The Alamo pays off 90 minutes of throat-clearing with impressive action scenes. This is what audiences want! Working with William H. Clothier and second unit veteran Cliff Lyons, Wayne provides stirring battles of massed volleying, crashing horse falls and thundering, body-hurling explosions. He smartly builds the action from brawls and sorties to the cast-of-thousands finale, providing stylish deaths for the three protagonists. Finally, Dimitri Tiomkin complements the action with a beautiful score. The Alamo succeeds as spectacle even if its drama proves uneven.

Actor Wayne plays Crockett as both a font of "homespun wisdom" and two-fisted hero. Hearing his verbose speeches, one imagines Wayne relishing the chance to hit back at condescending liberals who dismissed him as an inarticulate fossil. That said, in crunch time the Duke is an action star: he unhorses Mexican cavalry barehanded and keeps fighting even after being lanced in the chest. With the weight of a country on his shoulders, Wayne becomes a mythic superhero.

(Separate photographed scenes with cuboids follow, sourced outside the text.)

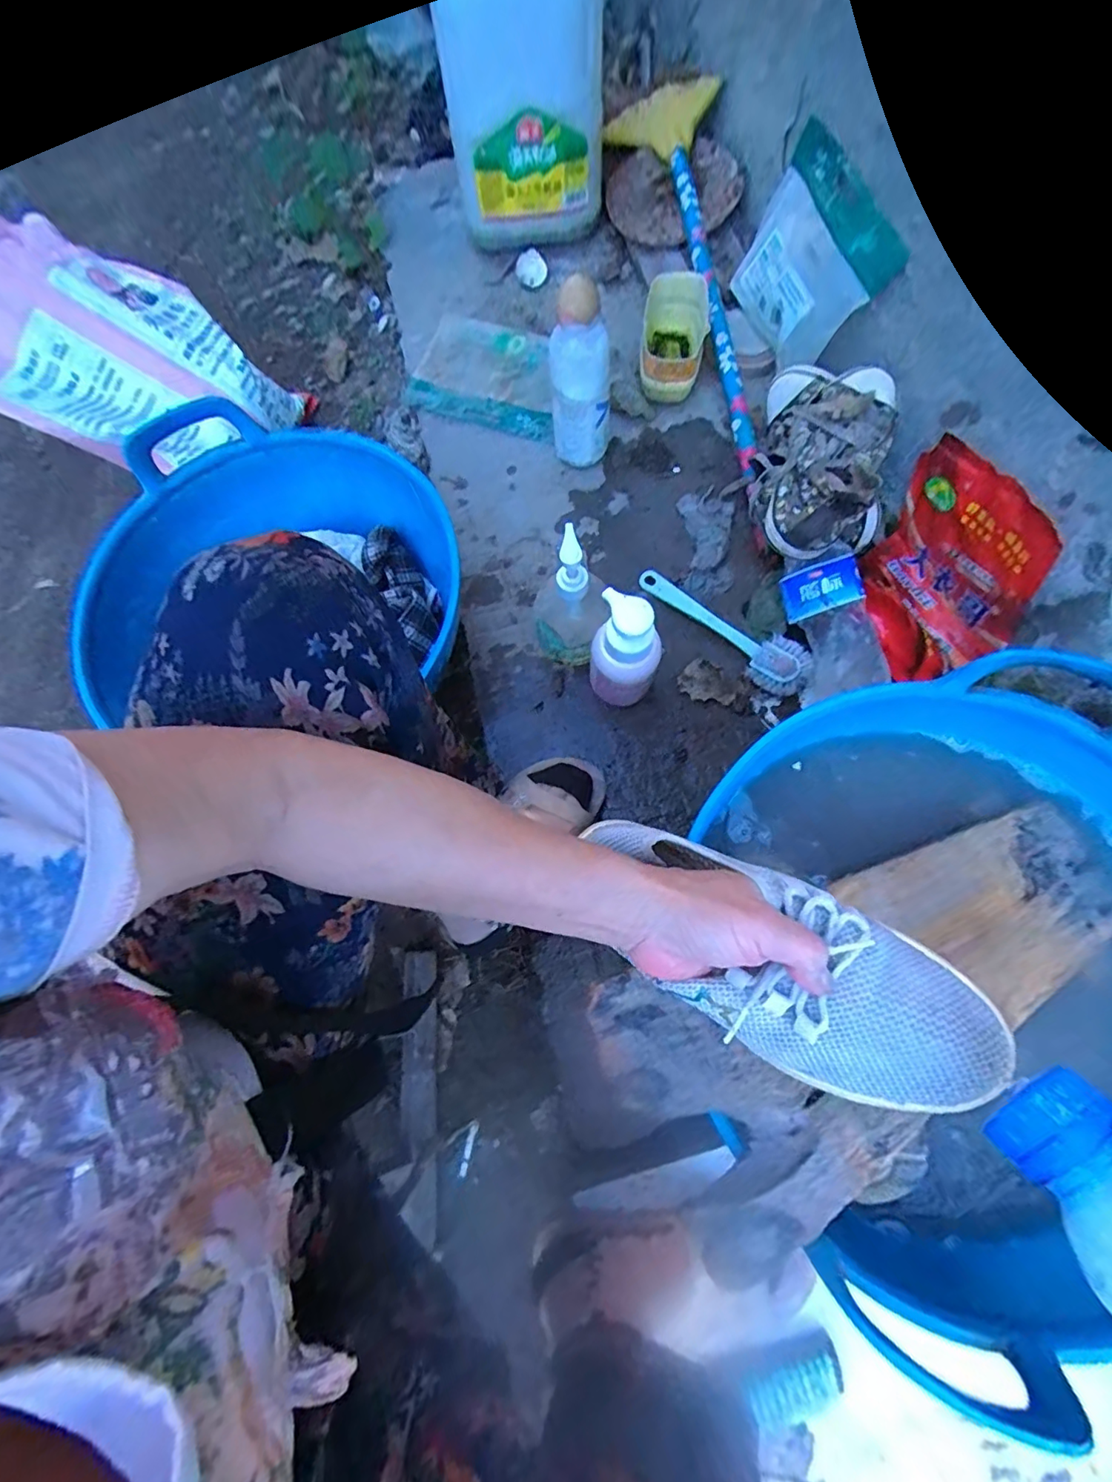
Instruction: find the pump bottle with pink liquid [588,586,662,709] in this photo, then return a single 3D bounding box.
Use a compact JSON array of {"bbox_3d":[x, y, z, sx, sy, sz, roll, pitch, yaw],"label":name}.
[{"bbox_3d":[0.066,-0.077,0.530,0.062,0.158,0.052,24,76,8],"label":"pump bottle with pink liquid"}]

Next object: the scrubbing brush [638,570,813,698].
[{"bbox_3d":[0.189,-0.133,0.598,0.056,0.032,0.212,-42,77,-10],"label":"scrubbing brush"}]

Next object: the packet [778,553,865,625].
[{"bbox_3d":[0.274,-0.158,0.560,0.073,0.022,0.049,-20,86,28],"label":"packet"}]

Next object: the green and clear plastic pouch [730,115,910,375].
[{"bbox_3d":[0.286,-0.556,0.623,0.027,0.149,0.227,-5,68,-28],"label":"green and clear plastic pouch"}]

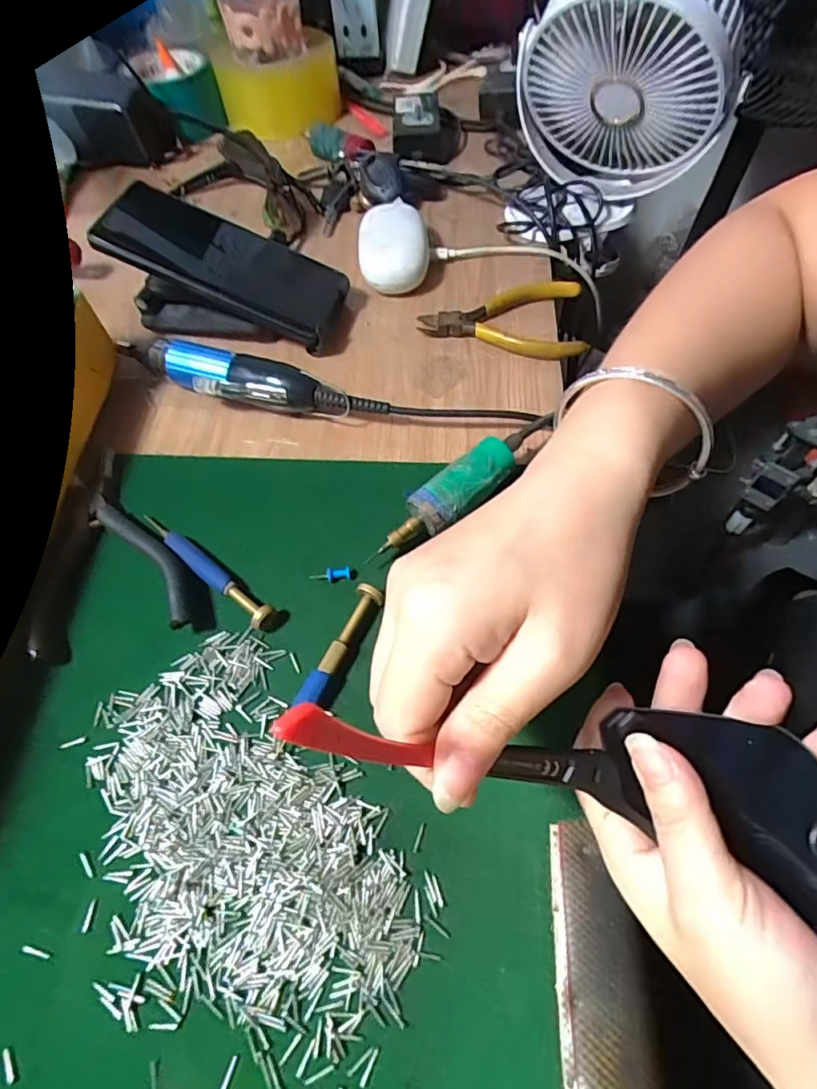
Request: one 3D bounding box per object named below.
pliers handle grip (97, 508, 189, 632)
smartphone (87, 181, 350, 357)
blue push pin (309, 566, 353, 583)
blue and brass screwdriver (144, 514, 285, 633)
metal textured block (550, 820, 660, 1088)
[{"bbox_3d":[-0.146,0.008,0.315,0.022,0.015,0.102,-38,64,-18],"label":"pliers handle grip"},{"bbox_3d":[-0.131,-0.203,0.403,0.172,0.021,0.074,23,60,-9],"label":"smartphone"},{"bbox_3d":[-0.044,0.018,0.311,0.023,0.006,0.007,-11,59,-4],"label":"blue push pin"},{"bbox_3d":[-0.116,0.013,0.314,0.111,0.011,0.014,33,66,21],"label":"blue and brass screwdriver"},{"bbox_3d":[0.075,0.174,0.212,0.035,0.007,0.116,1,59,4],"label":"metal textured block"}]

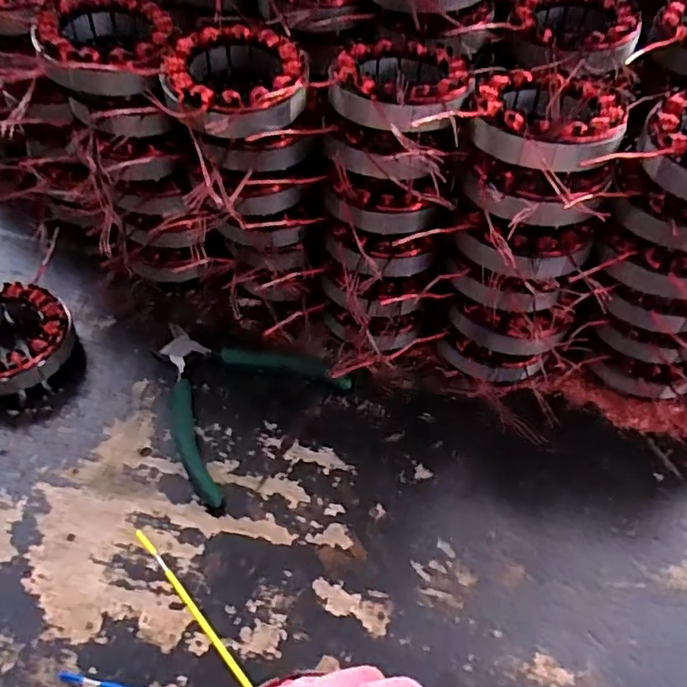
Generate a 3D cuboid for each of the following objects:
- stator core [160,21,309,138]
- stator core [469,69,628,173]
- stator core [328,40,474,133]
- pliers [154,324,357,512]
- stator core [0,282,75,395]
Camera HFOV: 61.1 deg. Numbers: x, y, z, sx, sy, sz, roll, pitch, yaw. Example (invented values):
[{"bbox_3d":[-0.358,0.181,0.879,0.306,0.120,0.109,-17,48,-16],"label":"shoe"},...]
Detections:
[{"bbox_3d":[-0.070,-0.155,0.355,0.085,0.033,0.092,1,51,-1],"label":"stator core"},{"bbox_3d":[0.117,-0.130,0.336,0.083,0.025,0.090,13,52,8],"label":"stator core"},{"bbox_3d":[0.036,-0.158,0.355,0.085,0.024,0.085,1,51,-1],"label":"stator core"},{"bbox_3d":[-0.086,0.032,0.417,0.130,0.014,0.129,35,59,23],"label":"pliers"},{"bbox_3d":[-0.242,-0.004,0.419,0.084,0.032,0.086,1,51,-1],"label":"stator core"}]

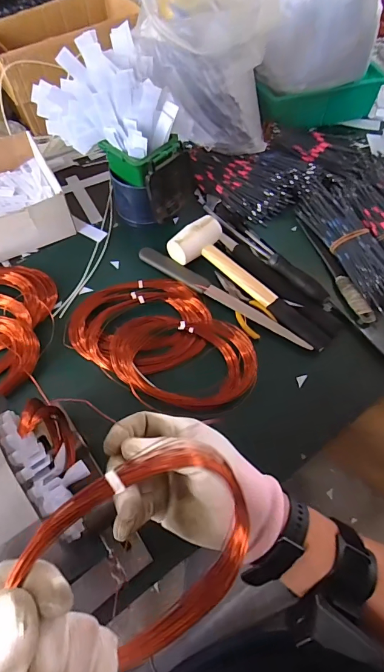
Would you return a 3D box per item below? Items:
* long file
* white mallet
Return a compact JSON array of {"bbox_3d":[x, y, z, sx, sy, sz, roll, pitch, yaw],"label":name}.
[{"bbox_3d":[0.039,-0.058,0.534,0.279,0.009,0.027,32,65,16],"label":"long file"},{"bbox_3d":[0.085,-0.077,0.518,0.251,0.036,0.077,39,67,19],"label":"white mallet"}]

Richard Widmark makes a fine tough guy, his six-barreled scattergun toppling Mexicans like bowling pins. But Laurence Harvey's presence is near-inexplicable: why's the pretty boy Brit from Expresso Bongo playing a Texan? More inexplicable is how the obnoxious Chill Wills wangled an Oscar nod, or why singer Frankie Avalon plays a prominent supporting role. Wayne drags along the Ford Stock Company: Denver Pyle, Ken Curtis, Hank Worden, Olive Carey and Jack Pennick all appear. Richard Boone "guest stars" as Sam Houston; the appealing Linda Cristal (Two Rode Together) disappears just as the plot kicks off.

The Alamo remains a flawed but enjoyable historical epic. Viewers who don't cotton to Wayne's right-wing bloviating can still enjoy the rousing battles. For all its crudeness, it's undeniably entertaining.